Les dirigeants albanais traitent des rêves et des décorations

Le Premier ministre de la République d'Albanie, Edi Rama, dans le folklore du Parlement du Kosovo, s'est donné le droit de faire face aux rêves et à l'imagination. Il a dit qu'après dix ans, le Kosovo et l'Albanie pourraient avoir un président conjoint. Ce serait bien s'il se tenait derrière son idée, peu importe comment mal ou [...]
Pendant ce temps, le président de la République du Kosovo Hashim Thaci, dans une réponse émotionnelle et personnelle à Facebook, a menti sur ses refus de décoration. Il a dit que ce n'étaient que des propositions, pas des décorations. Son déficit, en l'honneur du dixième anniversaire de la République du Kosovo, avait refusé et rejette une série de personnalités importantes, blessant ainsi son autorité.
Dans les deux cas, aussi différents soient-ils, il y a une expression d'insuffisance ou de faiblesse de nos dirigeants. Le Premier ministre Rama n'a pas réussi à se rendre attrayant pour les dirigeants européens. Il n'a pas tenu compte. Même la fuite des athlètes n'a pas détourné l'attention de ces dirigeants des véritables problèmes politiques auxquels l'Albanie est confrontée dans sa présentation. Son ancien ministre est accusé d'implication dans les stupéfiants. Ça inclut Rama elle-même. Sa puissance et sa popularité en Albanie peuvent être grandes, encore plus. Mais les déclarations et le type d'apparence ne sont pas mangés par les dirigeants européens.
Rama lui-même pourrait finir isolé comme Thaci. Si une telle chose n'a pas déjà commencé. Des signes de conscience de l'isolement qui l'attend sont également identifiés par sa transition vers l'imagination et l'irrationalité. Signe clair de faiblesse. Quand vous ne pouvez rien faire pour accomplir un projet, alors vous êtes dans votre imagination. Le premier ministre albanais a été reconnu et augmenté en tant que personnalité en Albanie par ses blagues. Même les blagues, mais même les rêves ont un lien fort avec l'inconscient dit le célèbre psychanalyste Sigmund Freud. Pendant ce temps, un autre penseur du temps a expliqué que pendant son rêve l'homme a été rétabli à son état primitif. Le jeu d'opinion publique de Rama a peut-être été délibéré, mais il a opéré sur primitive.
Rama était irresponsable en soutenant ouvertement Hillary Clinton, peut-être influencé par des sondages qui ont fait de lui le gagnant sûr. C'était une position courageuse, qui aurait pu être prise en compte, mais qui s'est transformée en boomerang quand les résultats sont sortis et le candidat républicain américain élu Donald Trump à la présidence.

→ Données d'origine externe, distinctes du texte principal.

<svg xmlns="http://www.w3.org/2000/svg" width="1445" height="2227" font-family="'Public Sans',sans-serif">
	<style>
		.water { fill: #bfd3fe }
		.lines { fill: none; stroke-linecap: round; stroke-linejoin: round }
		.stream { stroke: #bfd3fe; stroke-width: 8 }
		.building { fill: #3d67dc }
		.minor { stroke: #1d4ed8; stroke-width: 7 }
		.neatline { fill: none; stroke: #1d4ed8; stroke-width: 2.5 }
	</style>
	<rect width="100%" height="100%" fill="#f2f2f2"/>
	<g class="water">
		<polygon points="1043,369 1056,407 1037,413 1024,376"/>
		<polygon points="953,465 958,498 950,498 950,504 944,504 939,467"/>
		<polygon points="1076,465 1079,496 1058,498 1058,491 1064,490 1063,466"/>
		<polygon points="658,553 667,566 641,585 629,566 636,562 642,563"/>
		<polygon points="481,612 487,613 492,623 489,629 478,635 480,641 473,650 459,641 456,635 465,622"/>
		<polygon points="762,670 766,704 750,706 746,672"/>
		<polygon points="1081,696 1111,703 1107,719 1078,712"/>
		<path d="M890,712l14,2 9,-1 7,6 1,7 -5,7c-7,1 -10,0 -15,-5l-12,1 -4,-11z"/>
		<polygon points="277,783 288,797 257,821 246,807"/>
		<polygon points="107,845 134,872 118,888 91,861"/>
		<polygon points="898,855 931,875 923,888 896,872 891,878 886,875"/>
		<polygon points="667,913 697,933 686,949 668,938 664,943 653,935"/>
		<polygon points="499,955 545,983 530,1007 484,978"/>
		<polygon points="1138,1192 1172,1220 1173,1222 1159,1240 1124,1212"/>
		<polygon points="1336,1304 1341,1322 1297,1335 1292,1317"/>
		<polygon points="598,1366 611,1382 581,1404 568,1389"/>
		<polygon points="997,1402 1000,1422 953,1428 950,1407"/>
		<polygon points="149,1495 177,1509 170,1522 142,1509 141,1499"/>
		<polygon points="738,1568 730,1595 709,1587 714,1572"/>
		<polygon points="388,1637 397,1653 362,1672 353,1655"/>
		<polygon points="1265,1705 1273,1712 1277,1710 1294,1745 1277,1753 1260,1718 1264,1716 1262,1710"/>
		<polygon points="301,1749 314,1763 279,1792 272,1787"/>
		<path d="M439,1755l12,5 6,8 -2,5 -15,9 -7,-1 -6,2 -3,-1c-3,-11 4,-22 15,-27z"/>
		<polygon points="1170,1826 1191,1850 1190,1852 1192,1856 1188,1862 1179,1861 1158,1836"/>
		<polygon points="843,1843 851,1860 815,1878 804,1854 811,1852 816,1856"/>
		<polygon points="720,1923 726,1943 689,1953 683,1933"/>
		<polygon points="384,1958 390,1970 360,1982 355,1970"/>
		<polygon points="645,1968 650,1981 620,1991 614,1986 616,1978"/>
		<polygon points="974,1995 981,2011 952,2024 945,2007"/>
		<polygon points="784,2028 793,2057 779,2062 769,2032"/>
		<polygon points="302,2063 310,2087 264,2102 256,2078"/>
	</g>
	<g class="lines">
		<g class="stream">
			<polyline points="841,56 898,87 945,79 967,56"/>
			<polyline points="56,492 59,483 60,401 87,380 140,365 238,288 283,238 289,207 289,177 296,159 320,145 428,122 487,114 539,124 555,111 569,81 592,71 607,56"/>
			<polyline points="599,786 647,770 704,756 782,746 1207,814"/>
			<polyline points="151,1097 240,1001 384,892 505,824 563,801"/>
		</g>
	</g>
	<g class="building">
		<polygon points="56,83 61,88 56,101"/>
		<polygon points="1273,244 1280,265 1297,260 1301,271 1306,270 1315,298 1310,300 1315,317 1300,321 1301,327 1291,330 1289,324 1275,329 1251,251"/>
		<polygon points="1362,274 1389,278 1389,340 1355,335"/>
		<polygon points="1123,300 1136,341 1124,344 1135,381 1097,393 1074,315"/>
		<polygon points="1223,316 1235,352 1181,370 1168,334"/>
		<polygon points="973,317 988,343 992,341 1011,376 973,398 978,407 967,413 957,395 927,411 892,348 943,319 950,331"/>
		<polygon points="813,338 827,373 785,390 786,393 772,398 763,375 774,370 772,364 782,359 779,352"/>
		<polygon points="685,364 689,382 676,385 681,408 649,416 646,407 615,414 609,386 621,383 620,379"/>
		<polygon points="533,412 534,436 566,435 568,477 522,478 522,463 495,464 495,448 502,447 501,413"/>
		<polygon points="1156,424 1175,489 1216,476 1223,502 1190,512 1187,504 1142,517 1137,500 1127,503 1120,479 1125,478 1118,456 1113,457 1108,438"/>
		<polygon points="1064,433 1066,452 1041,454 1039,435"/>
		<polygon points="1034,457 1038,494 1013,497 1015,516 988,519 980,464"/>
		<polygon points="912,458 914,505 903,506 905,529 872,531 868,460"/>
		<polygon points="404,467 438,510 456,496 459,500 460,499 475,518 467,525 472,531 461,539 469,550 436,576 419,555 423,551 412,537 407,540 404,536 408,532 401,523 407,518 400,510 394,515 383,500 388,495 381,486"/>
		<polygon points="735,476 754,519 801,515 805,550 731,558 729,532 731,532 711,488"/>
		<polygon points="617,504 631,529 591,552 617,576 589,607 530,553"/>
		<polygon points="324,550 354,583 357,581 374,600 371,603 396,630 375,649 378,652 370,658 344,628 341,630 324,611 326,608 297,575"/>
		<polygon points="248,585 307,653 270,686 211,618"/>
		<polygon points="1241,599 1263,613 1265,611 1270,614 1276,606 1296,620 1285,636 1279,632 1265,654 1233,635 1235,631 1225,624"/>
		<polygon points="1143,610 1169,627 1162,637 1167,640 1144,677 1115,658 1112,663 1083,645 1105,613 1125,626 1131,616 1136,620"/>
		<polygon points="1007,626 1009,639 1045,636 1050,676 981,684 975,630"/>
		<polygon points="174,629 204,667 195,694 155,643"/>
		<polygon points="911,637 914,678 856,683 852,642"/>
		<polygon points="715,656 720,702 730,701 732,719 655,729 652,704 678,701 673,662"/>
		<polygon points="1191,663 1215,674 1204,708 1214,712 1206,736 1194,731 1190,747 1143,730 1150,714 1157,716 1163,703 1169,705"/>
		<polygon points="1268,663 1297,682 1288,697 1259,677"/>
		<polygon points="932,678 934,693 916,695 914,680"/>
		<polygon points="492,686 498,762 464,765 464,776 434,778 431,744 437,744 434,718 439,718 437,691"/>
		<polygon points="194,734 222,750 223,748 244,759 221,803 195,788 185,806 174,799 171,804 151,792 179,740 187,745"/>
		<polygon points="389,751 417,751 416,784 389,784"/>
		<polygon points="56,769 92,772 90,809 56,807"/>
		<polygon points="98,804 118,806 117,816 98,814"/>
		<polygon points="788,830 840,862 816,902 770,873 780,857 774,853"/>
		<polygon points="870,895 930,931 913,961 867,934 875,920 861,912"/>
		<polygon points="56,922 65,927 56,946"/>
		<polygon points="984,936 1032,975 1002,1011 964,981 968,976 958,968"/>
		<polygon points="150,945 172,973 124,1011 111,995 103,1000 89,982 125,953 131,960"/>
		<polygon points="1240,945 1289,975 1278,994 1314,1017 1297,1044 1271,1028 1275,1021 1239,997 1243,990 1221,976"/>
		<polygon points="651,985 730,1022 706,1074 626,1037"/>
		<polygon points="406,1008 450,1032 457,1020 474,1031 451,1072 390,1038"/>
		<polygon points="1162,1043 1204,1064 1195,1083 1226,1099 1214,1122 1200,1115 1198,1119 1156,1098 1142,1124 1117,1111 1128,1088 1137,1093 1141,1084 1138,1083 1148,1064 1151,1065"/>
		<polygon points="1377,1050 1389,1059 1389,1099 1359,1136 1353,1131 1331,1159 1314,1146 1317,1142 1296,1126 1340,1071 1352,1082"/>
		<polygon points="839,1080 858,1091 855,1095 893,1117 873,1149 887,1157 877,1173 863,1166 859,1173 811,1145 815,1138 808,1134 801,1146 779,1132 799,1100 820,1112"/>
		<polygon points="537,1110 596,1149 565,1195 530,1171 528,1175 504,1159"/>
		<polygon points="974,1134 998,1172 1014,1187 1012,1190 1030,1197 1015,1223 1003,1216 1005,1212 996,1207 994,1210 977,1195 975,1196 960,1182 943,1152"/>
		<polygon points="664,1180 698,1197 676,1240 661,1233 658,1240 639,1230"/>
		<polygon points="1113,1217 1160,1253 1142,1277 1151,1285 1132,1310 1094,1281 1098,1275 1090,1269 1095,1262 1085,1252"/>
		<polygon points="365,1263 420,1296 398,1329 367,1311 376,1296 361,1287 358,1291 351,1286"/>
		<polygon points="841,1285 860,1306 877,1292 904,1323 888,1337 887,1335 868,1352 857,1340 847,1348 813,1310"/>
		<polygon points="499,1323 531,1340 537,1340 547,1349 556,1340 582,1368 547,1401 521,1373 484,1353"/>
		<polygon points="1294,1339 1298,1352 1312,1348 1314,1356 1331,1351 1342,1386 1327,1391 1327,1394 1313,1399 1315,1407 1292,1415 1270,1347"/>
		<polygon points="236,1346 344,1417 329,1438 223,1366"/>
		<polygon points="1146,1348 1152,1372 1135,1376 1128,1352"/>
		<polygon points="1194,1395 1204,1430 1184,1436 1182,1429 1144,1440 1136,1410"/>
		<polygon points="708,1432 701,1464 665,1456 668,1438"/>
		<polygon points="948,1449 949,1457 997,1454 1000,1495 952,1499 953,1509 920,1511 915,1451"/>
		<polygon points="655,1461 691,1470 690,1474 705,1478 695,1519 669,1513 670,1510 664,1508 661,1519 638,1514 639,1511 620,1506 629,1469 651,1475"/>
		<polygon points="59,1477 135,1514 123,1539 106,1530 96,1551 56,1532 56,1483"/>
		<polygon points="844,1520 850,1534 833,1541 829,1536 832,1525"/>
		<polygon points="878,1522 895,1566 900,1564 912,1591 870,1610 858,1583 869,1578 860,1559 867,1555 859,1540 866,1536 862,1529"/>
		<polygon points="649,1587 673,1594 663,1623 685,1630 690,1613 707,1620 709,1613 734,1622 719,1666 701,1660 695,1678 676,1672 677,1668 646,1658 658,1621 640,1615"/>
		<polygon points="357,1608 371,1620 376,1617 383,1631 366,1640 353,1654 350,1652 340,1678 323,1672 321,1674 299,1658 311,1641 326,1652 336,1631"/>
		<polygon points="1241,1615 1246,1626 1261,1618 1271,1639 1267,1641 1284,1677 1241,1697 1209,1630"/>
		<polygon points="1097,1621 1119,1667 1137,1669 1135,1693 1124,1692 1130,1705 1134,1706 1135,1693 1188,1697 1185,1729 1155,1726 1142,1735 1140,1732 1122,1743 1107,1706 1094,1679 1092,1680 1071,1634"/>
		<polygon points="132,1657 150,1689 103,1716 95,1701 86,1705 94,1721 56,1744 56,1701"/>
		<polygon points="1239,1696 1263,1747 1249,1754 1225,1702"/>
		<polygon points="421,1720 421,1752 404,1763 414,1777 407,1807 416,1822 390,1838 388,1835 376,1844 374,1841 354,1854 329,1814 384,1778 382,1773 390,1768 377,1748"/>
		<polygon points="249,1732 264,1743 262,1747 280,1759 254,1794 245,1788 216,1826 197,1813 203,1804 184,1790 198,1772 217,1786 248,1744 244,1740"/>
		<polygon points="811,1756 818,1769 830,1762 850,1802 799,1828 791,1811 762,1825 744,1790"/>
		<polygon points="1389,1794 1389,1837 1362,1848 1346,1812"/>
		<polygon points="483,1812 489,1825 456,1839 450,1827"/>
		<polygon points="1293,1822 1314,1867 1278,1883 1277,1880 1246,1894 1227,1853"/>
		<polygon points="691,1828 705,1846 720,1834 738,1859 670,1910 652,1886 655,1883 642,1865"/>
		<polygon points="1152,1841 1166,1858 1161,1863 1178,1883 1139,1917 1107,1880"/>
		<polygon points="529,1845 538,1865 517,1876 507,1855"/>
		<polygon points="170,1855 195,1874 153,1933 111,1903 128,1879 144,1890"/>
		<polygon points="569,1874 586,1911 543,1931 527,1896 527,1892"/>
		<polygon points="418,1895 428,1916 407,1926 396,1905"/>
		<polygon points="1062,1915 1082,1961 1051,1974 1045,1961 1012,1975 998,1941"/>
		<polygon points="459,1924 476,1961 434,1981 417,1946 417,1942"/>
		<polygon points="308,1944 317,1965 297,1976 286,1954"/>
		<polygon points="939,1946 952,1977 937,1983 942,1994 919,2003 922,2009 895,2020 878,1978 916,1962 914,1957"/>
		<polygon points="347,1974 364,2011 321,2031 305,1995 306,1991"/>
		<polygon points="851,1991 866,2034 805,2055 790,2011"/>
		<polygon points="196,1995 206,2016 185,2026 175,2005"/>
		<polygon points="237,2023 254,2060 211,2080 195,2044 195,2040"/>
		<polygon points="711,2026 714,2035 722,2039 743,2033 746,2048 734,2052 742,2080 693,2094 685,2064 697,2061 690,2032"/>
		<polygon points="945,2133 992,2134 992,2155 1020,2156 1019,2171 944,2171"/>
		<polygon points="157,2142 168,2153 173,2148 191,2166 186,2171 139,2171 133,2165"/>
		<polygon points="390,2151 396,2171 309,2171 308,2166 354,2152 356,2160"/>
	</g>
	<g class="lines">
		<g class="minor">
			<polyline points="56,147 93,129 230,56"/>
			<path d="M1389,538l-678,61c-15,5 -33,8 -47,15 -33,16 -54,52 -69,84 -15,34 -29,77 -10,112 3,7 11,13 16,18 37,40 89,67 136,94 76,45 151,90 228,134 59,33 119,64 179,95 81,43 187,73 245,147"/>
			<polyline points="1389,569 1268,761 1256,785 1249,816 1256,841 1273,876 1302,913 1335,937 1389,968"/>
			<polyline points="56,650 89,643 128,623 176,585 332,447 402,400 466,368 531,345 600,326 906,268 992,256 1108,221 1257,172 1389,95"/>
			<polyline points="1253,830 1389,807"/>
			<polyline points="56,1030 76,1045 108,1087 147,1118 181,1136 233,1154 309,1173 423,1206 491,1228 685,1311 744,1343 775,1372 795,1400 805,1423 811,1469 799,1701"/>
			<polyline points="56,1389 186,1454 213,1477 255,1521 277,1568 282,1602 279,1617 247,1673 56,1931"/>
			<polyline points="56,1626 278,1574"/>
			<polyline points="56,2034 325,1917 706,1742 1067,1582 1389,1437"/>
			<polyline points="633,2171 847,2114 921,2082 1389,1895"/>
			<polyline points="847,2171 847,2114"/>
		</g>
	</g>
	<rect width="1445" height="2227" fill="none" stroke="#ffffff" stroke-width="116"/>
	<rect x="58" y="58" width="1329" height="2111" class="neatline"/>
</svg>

Les dirigeants des institutions du Kosovo et de l'Albanie sont blessés et faibles. Résistant à leurs compétences et à leur égo, ils n'ont pas fait quelque chose de fondamentalement différent dans leur pays pour accroître le développement économique, créer des emplois et réduire les inégalités sociales. L'ensemble du système de production dans les deux pays n'est pas la clé pour comprendre le crédit ou la compétence, mais les moyens de représentation et de clientèle.
Thaci n'a pas fait d'un président unificateur une position très importante pour notre politique. Mais Rama n'est pas non plus en mesure de s'identifier comme le leader auquel ils se réfèrent ou de coopérer avec les dirigeants des pays européens développés. Vous ne pouvez pas jouer le même jeu, à travers la primitiveité, avec les Albanais et les dirigeants européens.
Aucun de nos pays n'a besoin de populisme et de dirigeants avides d'attention. Mais c'est ce que nous avons. Et leurs actes ridicules ont revigoré leur incapacité à influencer les changements fondamentaux. En l'absence d'idées et du pouvoir de les mettre en œuvre, ils ne font que modéliser le type de représentation.
Edi Rama traite quotidiennement des commentaires sur sa Facebook et parfois même des rêves et des blagues, Ramush Haradinaj essaie de donner à la gouvernance une décoration plus populaire en invitant les membres de sa famille à son bureau, tandis que Thaci gère les décorations.